Customers came back from their Black
Friday hiatus en mass in the days before and after
Christmas.

The last-minute surge, aided by an extra Saturday
before Christmas, topped off an otherwise disappointing
holiday season for CE dealers that was marked by
steep promotions, flat to lower revenue, and battered
gross margins.

Business was impacted by soft demand for TV,
which was compounded by spot shortages that
spanned all brands, display types and screen sizes,
merchants said. Dealers compensated to some extent
by stepping customers up to larger and better-featured
models, attaching more profitable categories like audio
and home-theater furniture, and offering more non-
CE products.

“We had an uptick in last-minute shoppers in the
store and saw a major surge online,” reported Abt
Electronics president Jon Abt on the eve of Christmas
Eve.
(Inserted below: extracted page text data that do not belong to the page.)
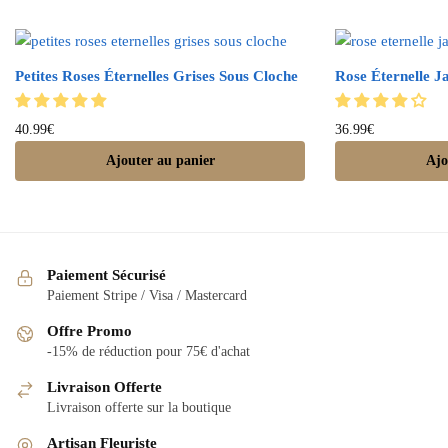
Petites Roses Éternelles Grises Sous Cloche
Rose Éternelle J
40.99
€
36.99
€
Ajouter au panier
Ajo
Paiement Sécurisé
Paiement Stripe / Visa / Mastercard
Offre Promo
-15% de réduction pour 75€ d'achat
Livraison Offerte
Livraison offerte sur la boutique
Artisan Fleuriste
The company’s web sales, which were up about
25 percent for the season, remained strong through
the Christmas cutoff thanks to offers of free shipping
and expedited delivery, he said.

Doug Schatz, CE merchandising VP for the
3,000-dealer Nationwide Marketing Group, said members
similarly saw an “unexpectedly strong charge”
the week before Christmas. “A lot of customers waited
to make sure they’re getting the best deals the marketplace
has to offer, and the members are very, very
pleased.”

Schatz said store visits were also driven by an increase
in the number of web-enabled dealers, many
of whom enjoyed incremental showroom traffic as a
result of their new online presence.

But Bill Trawick, president and executive director of
the NATM Buying Corp., the 11-member buying group
for independent big-box retailers, doubted that the
pre- and post-Christmas surge made up for seasonlong
weakness in TV.

“I would be shocked if the December numbers are
big,” he said late last month. “Everyone waited for
Black Friday, and then the door closed.”

To some extent, NATM dealers made up for soft
TV unit and dollar volume with sales of major appliances,
which they promoted aggressively. “December
was a big appliance month,” Trawick said. “The category’s
not exactly flourishing, but it’s showing positive
comps.”

Dave Workman, executive director and COO of the
Progressive Retailers Organization (PRO Group), said
his buying group’s 16 specialty A/V dealers experienced
similar softness in video. “It would have been
an incredible season except for TV,” he told TWICE,
paraphrasing a member dealer. But the group, which
elected to stay out of the Black Friday fray, enjoyed
solid increases in audio, led by a surge in headphone
sales, and its bricks-and-clicks members benefitted
from the migration to online shopping.

Apple products also performed well for
authorized PRO dealers, Workman said, and
generated “phenomenal traffic” for NATM’s
trio of authorized sellers, Abt, Nebraska Furniture
Mart and P.C. Richard & Son, added
Trawick.

Jon Abt said new non-CE categories like
sunglasses, wristwatches, luggage, fitness
equipment and home comfort helped compensate
for margin declines in TV and video
gaming, while services like free tech support,
and a new test of 24-hour live support,
helped differentiate the company online.

All told, holiday business was up 10 percent
Abt noted, driven in large measure by
headphones (“Amazing,” he said), iPads,
e-readers, ultrabooks and streaming media
devices.

Meanwhile, Nationwide dealers bucked
the TV trend by focusing on feature-rich
models and extra-large screen sizes. “The
55-inch to 80-inch displays were very strong
performers for us,” Schatz observed, while
“smart TV was the big feature winner. Awareness
of its benefits was much higher, and it
really came into its own.”

Nationwide also did well with better
soundbars, sales of which were incremental
to, and more profitable than, its HTiB and
component audio business, and dealers
sold a fair amount of A/V furniture, which
customers needed to accommodate the
larger screen sizes.

Schatz added that the strong Christmas finish
and demand for larger, more feature-laden
TVs bodes well for Super Bowl, which is the
“sweet spot for our value-added dealers.”